Lead acid batteries will have fewer amps to work with in colder temperatures. Swings in temperature affect the chemicals inside of car batteries, making them weaker in very cold weather. It's important that your car starts right up on a cold winter's day, so the cold cranking amps rating of a battery is considered the most important one. Over time, as your battery ages, it may lose its ability to start up your car in cold temperatures. This is often a warning sign that your battery is on its last legs, and may soon fail to start up your car even on a warm, sunny day.

3. Reserve Capacity

Once the engine starts, your battery has done its job. It takes quite a bit of battery power to start your engine. But once the engine is running, a part called the alternator helps to recharge your battery as you drive. But, when you're sitting in a parking lot listening to the stereo while the engine is off, that's draining the battery.

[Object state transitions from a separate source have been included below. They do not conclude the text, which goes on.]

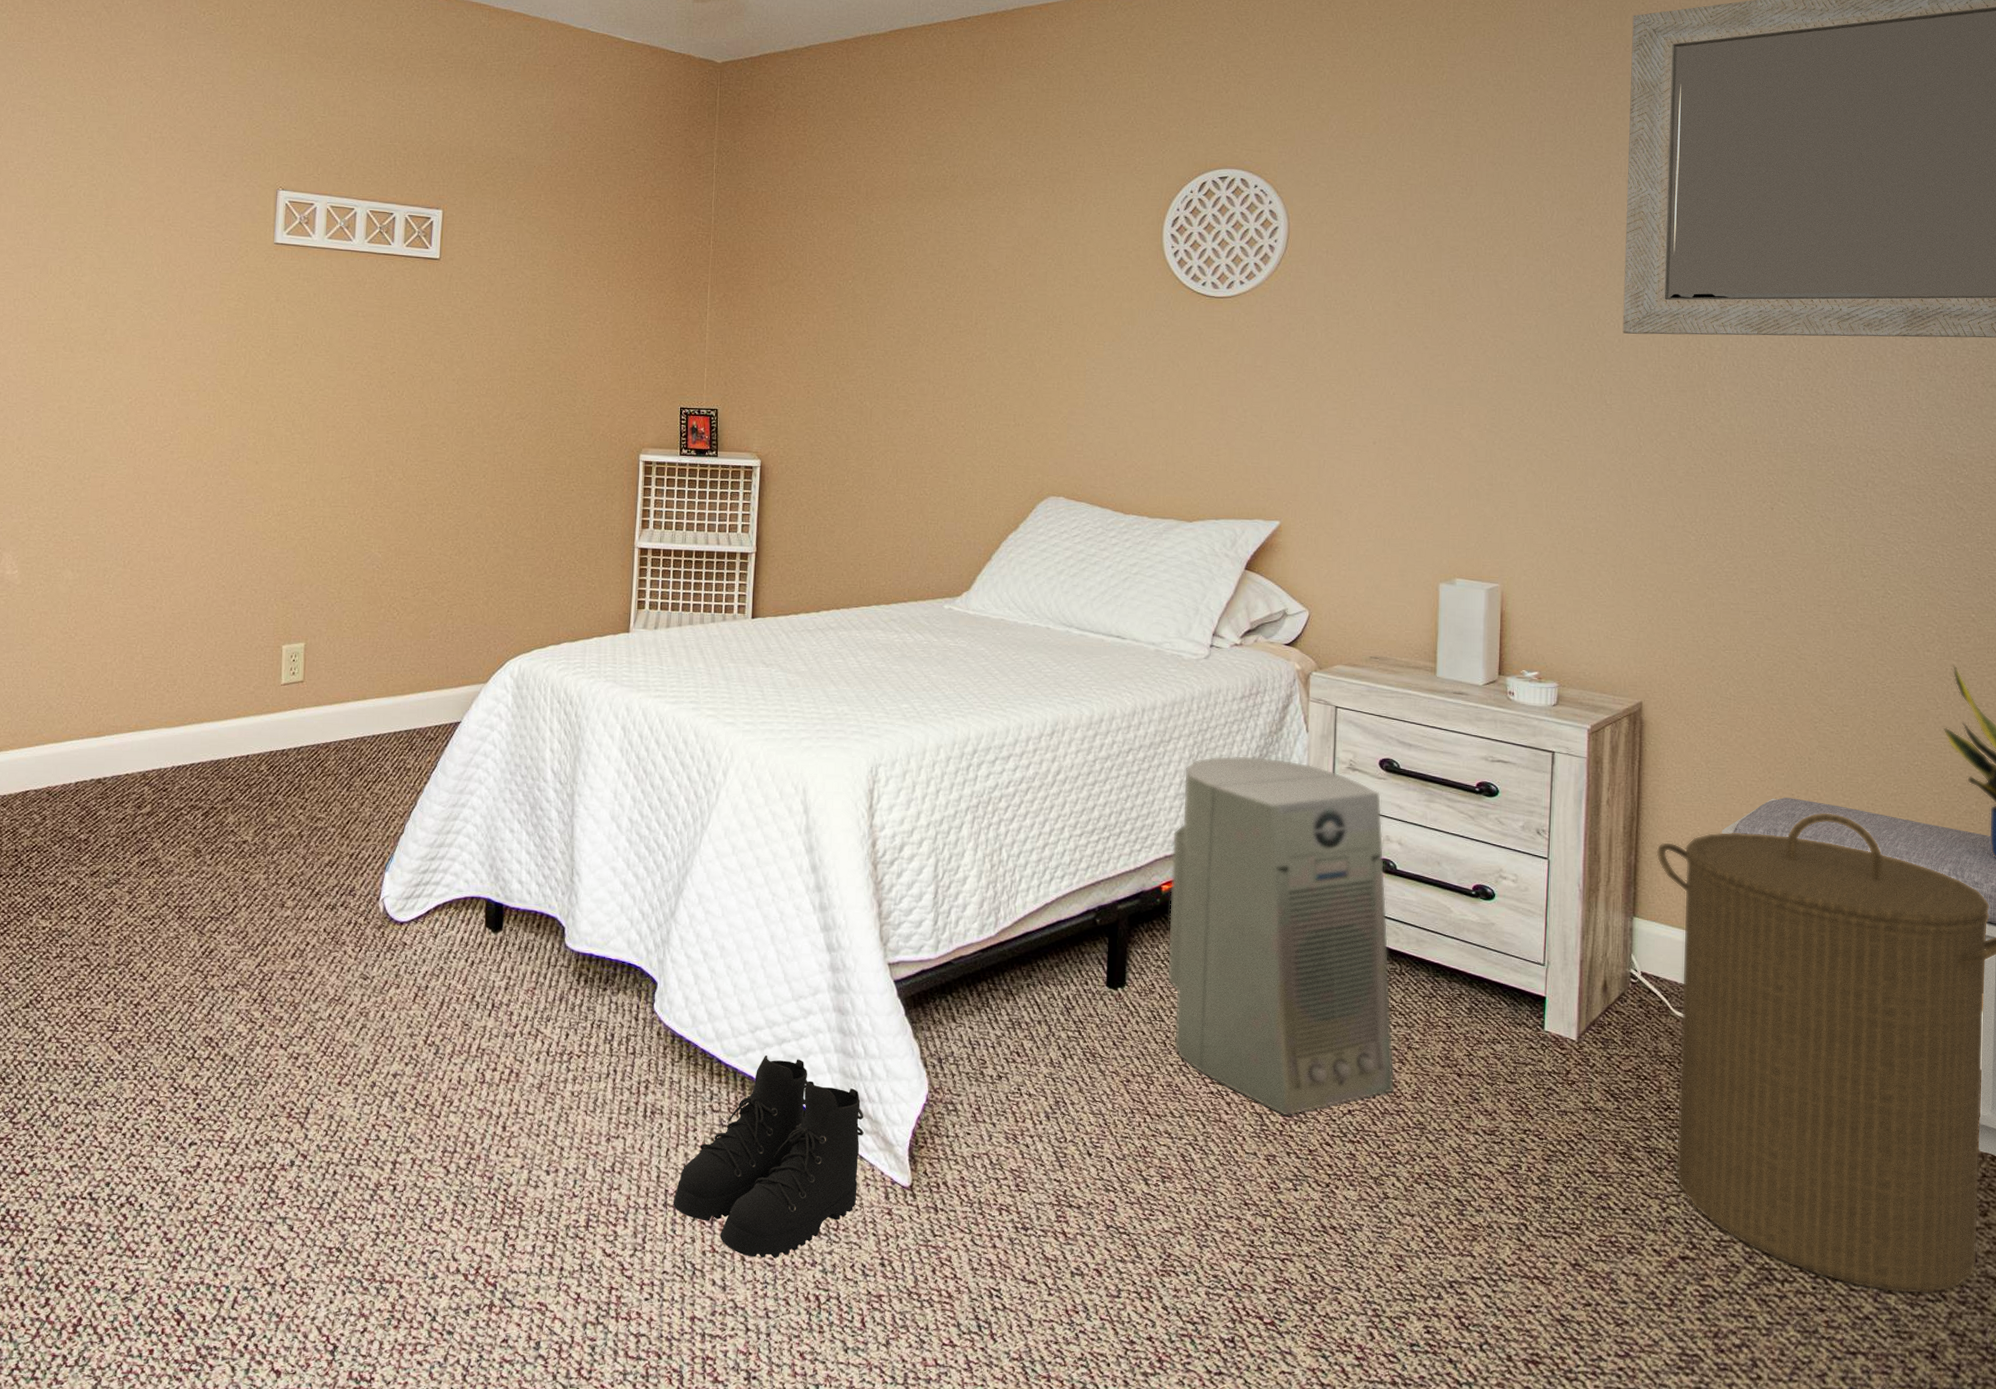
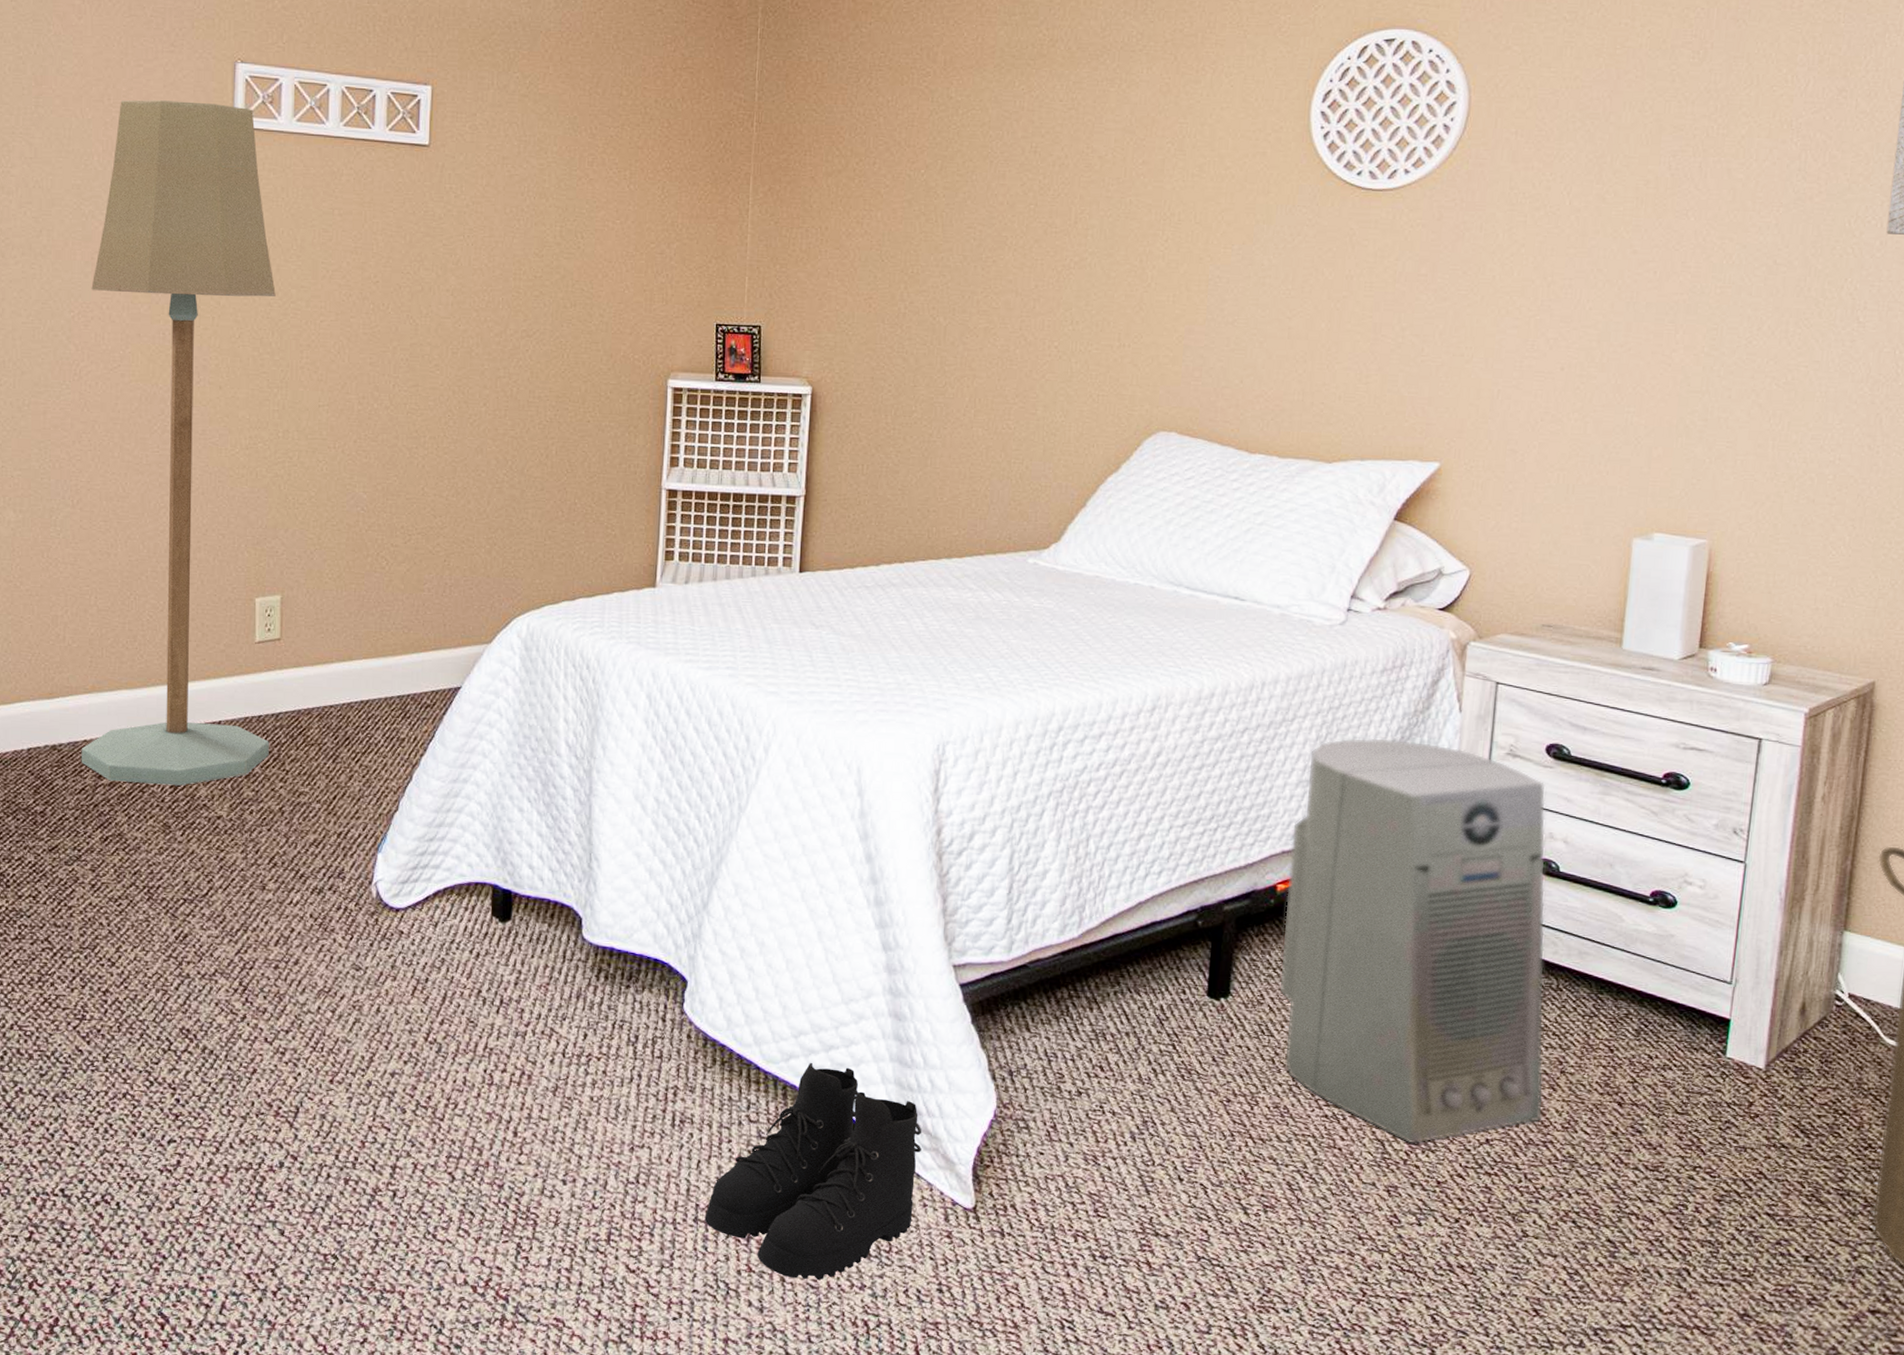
floor lamp: none [122,220,307,814] -> present [81,100,276,786]

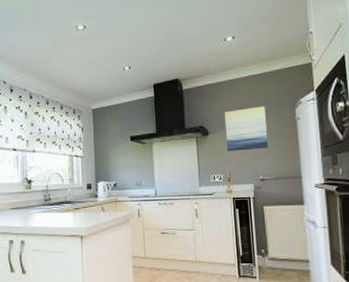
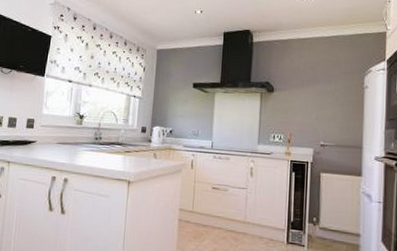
wall art: present [224,106,269,151] -> none [290,69,335,114]

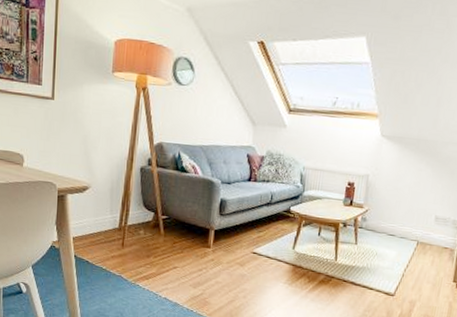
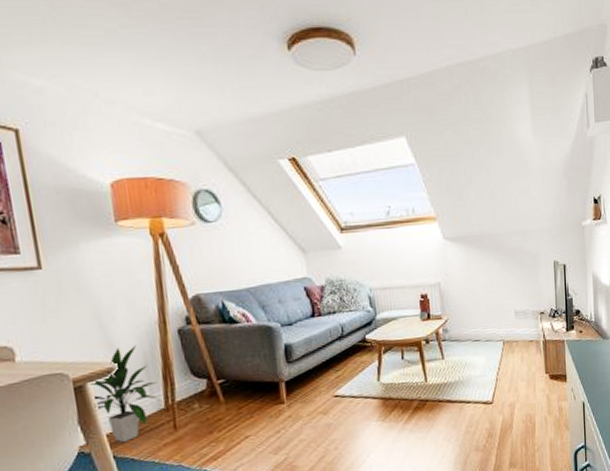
indoor plant: none [69,172,116,247] -> present [91,345,157,443]

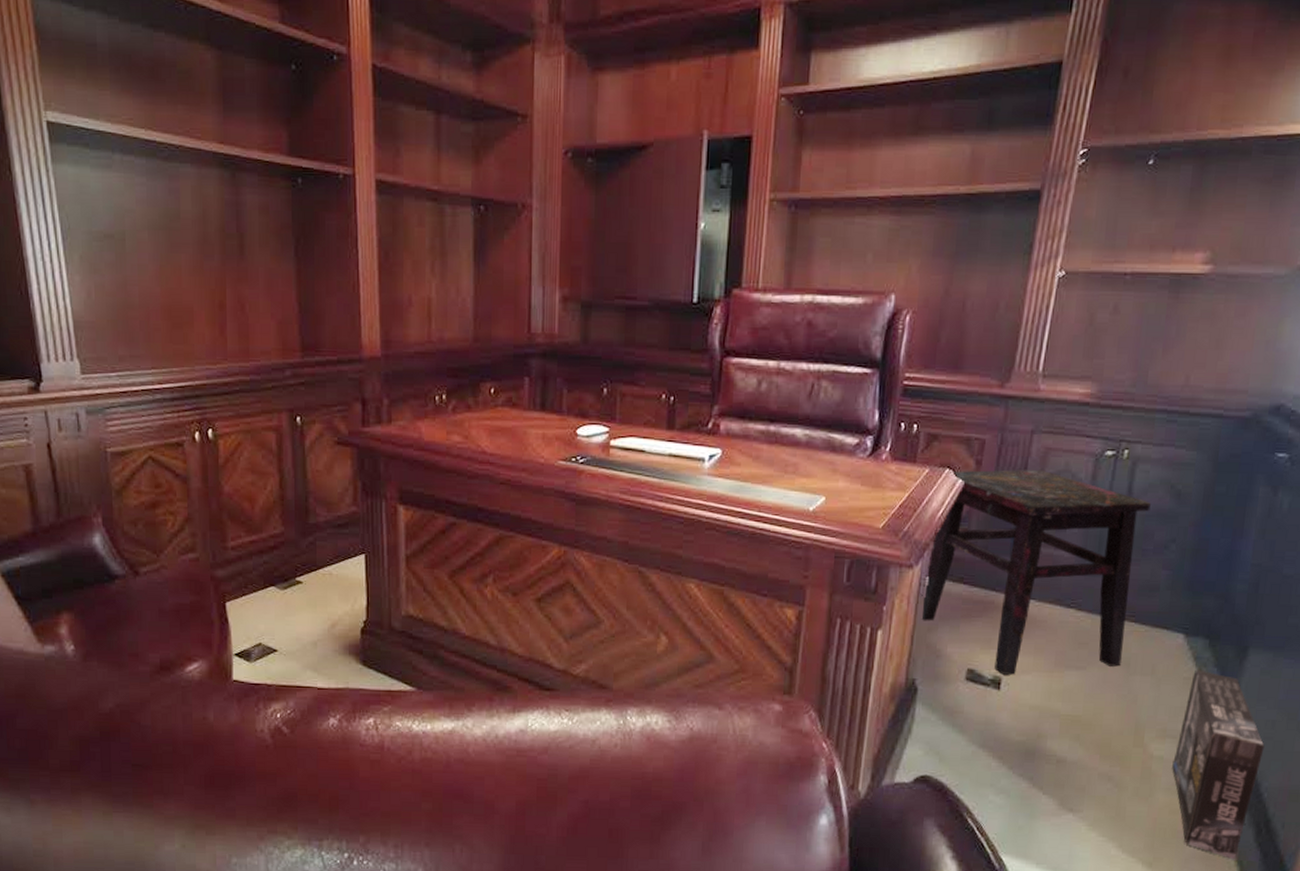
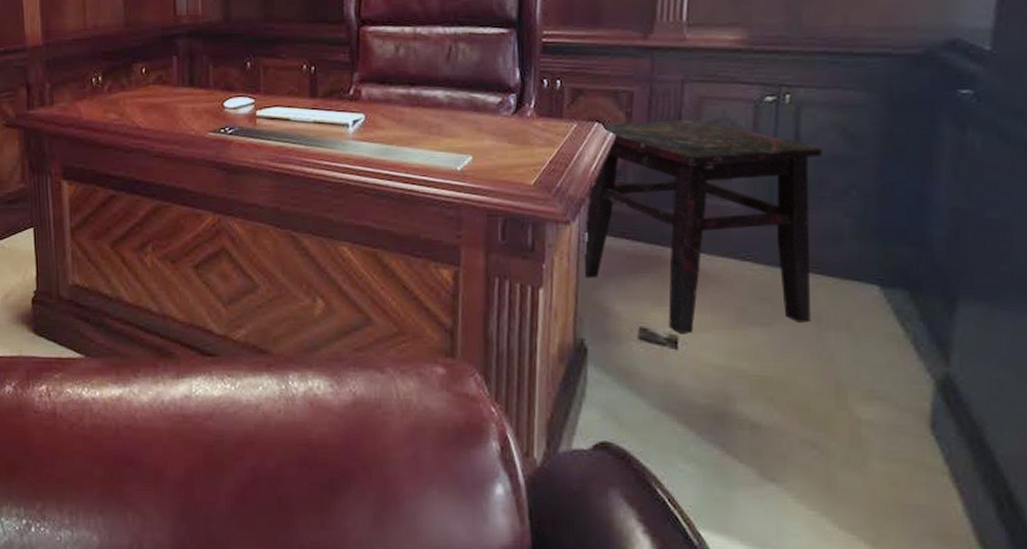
box: present [1172,669,1265,860] -> none [885,324,993,539]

The battery's reserve capacity rating tells you how long the battery can continue providing power to your accessories without help from the alternator.

Car Battery Health Test

2. Amp Hours

Some batteries are bigger than others, but a physically larger battery size doesn't necessarily translate to a larger capacity. The battery's amp hours rating simply indicates how much power the battery can store. The higher the amp hours rating, the longer the battery can provide the same amount of power. When selecting a new car battery, looking for a higher amp hours rating is often a good idea.

1. Battery Health Test

When you go to the auto parts store, you'll be able to see all four of these battery ratings printed right on the case. But your battery won't keep those ratings forever. After thousands and thousands of charge and discharge cycles, your battery will become weaker and weaker. To find out how your battery is doing, just head to Capitol Toyota. You can get a battery health test from one of our technicians. They can test your battery output and the charging system to make sure it still has enough strength to crank and turn over the engine. Eventually, all car batteries will simply run out of juice and won't take a charge. That means it's time to get a new one.